For the Birds Radio Program: Spring along Interstate 65

Original Air Date: March 15, 2011 Rerun Dates: March 11, 2021

Laura drove down to Kentucky seeing signs of spring, but when she left, it was snowing down there and she was driving back into winter.

Duration: 4′08″

Transcript

Last week I drove to and from Kentucky, and saw firsthand just how slowly spring is advancing this year. It was quite wintry as I drove through Wisconsin and northern Illinois. Driving through Chicago and nearby northern Indiana, I saw plenty of robins and red-wings, but as soon as I turned south, away from the softening effects of Lake Michigan, birds pretty much disappeared from the frozen landscape. A few small flocks of Canada Geese fed on corn stubble in some spots, a few small flocks of Red-winged Blackbirds sat in the vegetation along the road-side ditches, and I saw one flock of about 20 robins fly over Highway 65, but otherwise the northern half of Indiana seemed to be stuck in winter mode. And the southern half of the state wasn’t much further along. I did see a handful of robins at the rest stops I visited, but they were all males as is typical of winter flocks in the northern parts of their range, and none were singing.

I spent a night in Indianapolis and got to take a couple of walks in a lovely neighborhood.
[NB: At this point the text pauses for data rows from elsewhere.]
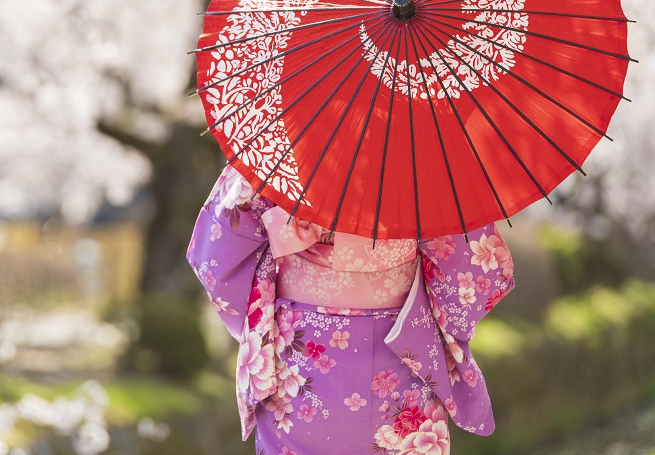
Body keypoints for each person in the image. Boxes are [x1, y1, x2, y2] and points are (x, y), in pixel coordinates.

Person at [187, 165, 515, 454]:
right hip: (404, 346)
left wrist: (257, 312)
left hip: (299, 350)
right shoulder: (425, 149)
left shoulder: (280, 139)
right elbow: (475, 272)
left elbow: (216, 256)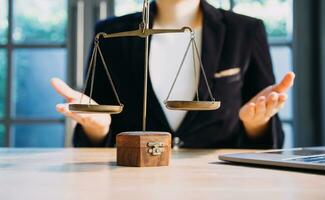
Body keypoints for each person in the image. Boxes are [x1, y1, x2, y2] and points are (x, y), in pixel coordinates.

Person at [51, 0, 295, 148]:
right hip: (132, 181)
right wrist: (97, 128)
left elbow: (269, 141)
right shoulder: (110, 34)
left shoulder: (245, 31)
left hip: (218, 181)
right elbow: (94, 131)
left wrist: (257, 123)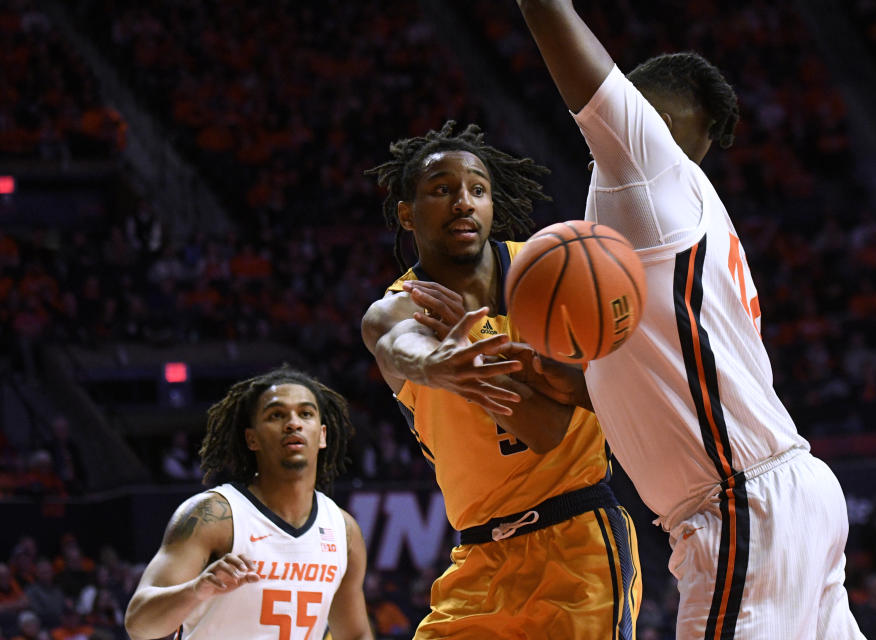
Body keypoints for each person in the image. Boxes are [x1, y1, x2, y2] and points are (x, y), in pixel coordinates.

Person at [502, 2, 866, 638]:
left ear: (652, 117)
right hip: (785, 492)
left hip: (741, 505)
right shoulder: (685, 211)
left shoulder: (651, 166)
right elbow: (661, 375)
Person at [361, 121, 641, 639]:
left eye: (476, 189)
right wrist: (432, 364)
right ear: (406, 213)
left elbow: (546, 430)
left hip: (577, 543)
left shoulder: (555, 272)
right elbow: (393, 339)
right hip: (478, 558)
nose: (462, 202)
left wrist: (482, 362)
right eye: (441, 190)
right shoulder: (401, 306)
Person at [123, 366, 373, 640]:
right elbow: (139, 624)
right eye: (276, 415)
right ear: (251, 438)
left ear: (322, 435)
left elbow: (355, 634)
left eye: (305, 413)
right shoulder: (214, 515)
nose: (293, 423)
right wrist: (197, 589)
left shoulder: (344, 531)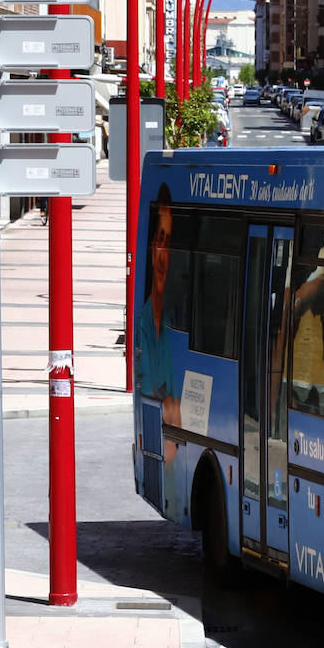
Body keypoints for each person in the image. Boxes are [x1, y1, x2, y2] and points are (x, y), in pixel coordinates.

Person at [135, 185, 182, 464]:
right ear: (152, 246)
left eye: (170, 242)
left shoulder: (168, 321)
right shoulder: (145, 320)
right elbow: (163, 405)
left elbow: (172, 406)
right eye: (161, 240)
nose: (164, 253)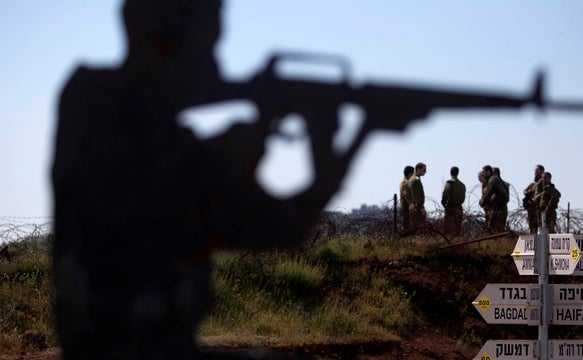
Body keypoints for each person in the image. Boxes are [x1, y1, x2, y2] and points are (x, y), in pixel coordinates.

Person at [51, 1, 361, 358]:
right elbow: (272, 224)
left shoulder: (98, 107)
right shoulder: (100, 106)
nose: (215, 61)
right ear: (164, 36)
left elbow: (281, 226)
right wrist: (276, 137)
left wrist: (318, 142)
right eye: (207, 41)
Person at [479, 166, 509, 233]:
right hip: (500, 208)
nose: (483, 174)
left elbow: (488, 192)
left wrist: (482, 202)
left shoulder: (493, 179)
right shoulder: (497, 180)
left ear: (488, 172)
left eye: (484, 172)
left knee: (493, 230)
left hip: (497, 209)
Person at [441, 166, 466, 236]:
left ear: (450, 173)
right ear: (458, 173)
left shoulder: (449, 183)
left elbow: (445, 195)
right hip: (459, 208)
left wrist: (444, 204)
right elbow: (463, 199)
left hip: (451, 209)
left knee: (448, 230)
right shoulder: (462, 185)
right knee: (457, 229)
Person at [523, 164, 545, 233]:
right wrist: (527, 192)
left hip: (539, 209)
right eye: (535, 171)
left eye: (537, 170)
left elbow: (546, 192)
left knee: (540, 227)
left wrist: (536, 198)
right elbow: (524, 191)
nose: (535, 172)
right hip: (531, 208)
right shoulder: (533, 184)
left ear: (542, 171)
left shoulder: (543, 182)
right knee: (532, 227)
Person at [408, 162, 427, 232]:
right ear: (418, 169)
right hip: (417, 208)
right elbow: (417, 197)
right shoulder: (416, 180)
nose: (425, 172)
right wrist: (421, 208)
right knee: (420, 230)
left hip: (414, 207)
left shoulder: (412, 179)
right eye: (424, 170)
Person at [399, 165, 415, 234]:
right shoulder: (405, 182)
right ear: (410, 173)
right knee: (407, 226)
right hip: (406, 207)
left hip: (404, 207)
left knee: (406, 224)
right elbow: (406, 195)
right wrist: (412, 206)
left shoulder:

There were quite a few robins feeding on lawns, but they were all males and seemed to be in migration rather than territorial mode. I heard only one singing, and he didn’t seem very hormonal yet. It was fun listening to singing Carolina Chickadees, but like our Black-capped Chickadees, they sing in winter, so that wasn’t much use in terms of signs of spring.

Robin, goose, and Red-wing migrations are all influenced by weather patterns as well as increasing daylength. Major robin and Canada Goose movements follow the 37-degree isotherm—the squiggly line one might see on a weather map corresponding to where the average daytime/nighttime temperature is 37. Driving through Indiana, the temperature stayed at 34 well into the afternoon, with overcast skies and a cold mist hovering in the air. The ice and snow on the fields made it apparent that the temperature hadn’t been much above freezing in recent days.

I was supposed to go on a field trip in Louisville, Kentucky, when I was down there, but it was pouring rain. That seemed springlike despite the fact that no robins were singing, but by the next day it was snowing in Hebron, Kentucky, just across the Ohio River from Cincinnati.

Driving toward home, I was headed into more snow and ice. I made a stop at Goose Pond, a lovely prairie area in Columbia County, which is managed by Madison Audubon Society. Most years in the past decade, the ponds have been at least partially open by this time in March, and teeming with ducks, geese, and swans. This time the ponds were still completely frozen and snow covered. A pair of Northern Harriers flew above the snowy fields, but there was no sign of the Red-winged Blackbirds and robins I hoped to see. And I was headed 300 miles further north—every mile bringing me that much further from spring, wherever it was.

Winter may be lingering, but eventually the 37 degree will work its way up to the north woods. And maybe those robin songs will be all the more beautiful for having waited so long for them.